**REQUIRED WORK**.
Output each record in full, exactly as it stands.

**Saved data entries**.
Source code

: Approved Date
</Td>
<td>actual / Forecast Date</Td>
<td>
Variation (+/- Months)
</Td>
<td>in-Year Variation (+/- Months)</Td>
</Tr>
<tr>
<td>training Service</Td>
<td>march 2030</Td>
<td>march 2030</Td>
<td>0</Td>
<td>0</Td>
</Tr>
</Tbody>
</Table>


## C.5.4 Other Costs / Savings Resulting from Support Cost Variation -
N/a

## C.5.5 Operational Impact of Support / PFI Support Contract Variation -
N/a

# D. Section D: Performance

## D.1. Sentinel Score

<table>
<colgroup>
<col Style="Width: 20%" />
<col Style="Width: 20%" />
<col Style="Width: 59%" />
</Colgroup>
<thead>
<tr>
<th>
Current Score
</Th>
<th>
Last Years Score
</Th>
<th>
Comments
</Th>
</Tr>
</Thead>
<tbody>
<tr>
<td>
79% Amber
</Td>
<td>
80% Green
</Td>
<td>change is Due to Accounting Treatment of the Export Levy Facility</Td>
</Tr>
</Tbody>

**WRITTEN RESPONSE**.
Source code

: Approved Date
</Td>
<td>actual / Forecast Date</Td>
<td>
Variation (+/- Months)
</Td>
<td>in-Year Variation (+/- Months)</Td>
</Tr>
<tr>
<td>training Service</Td>
<td>march 2030</Td>
<td>march 2030</Td>
<td>0</Td>
<td>0</Td>
</Tr>
</Tbody>
</Table>


## C.5.4 Other Costs / Savings Resulting from Support Cost Variation -
N/a

## C.5.5 Operational Impact of Support / PFI Support Contract Variation -
N/a

# D. Section D: Performance

## D.1. Sentinel Score

<table>
<colgroup>
<col Style="Width: 20%" />
<col Style="Width: 20%" />
<col Style="Width: 59%" />
</Colgroup>
<thead>
<tr>
<th>
Current Score
</Th>
<th>
Last Years Score
</Th>
<th>
Comments
</Th>
</Tr>
</Thead>
<tbody>
<tr>
<td>
79% Amber
</Td>
<td>
80% Green
</Td>
<td>change is Due to Accounting Treatment of the Export Levy Facility</Td>
</Tr>
</Tbody>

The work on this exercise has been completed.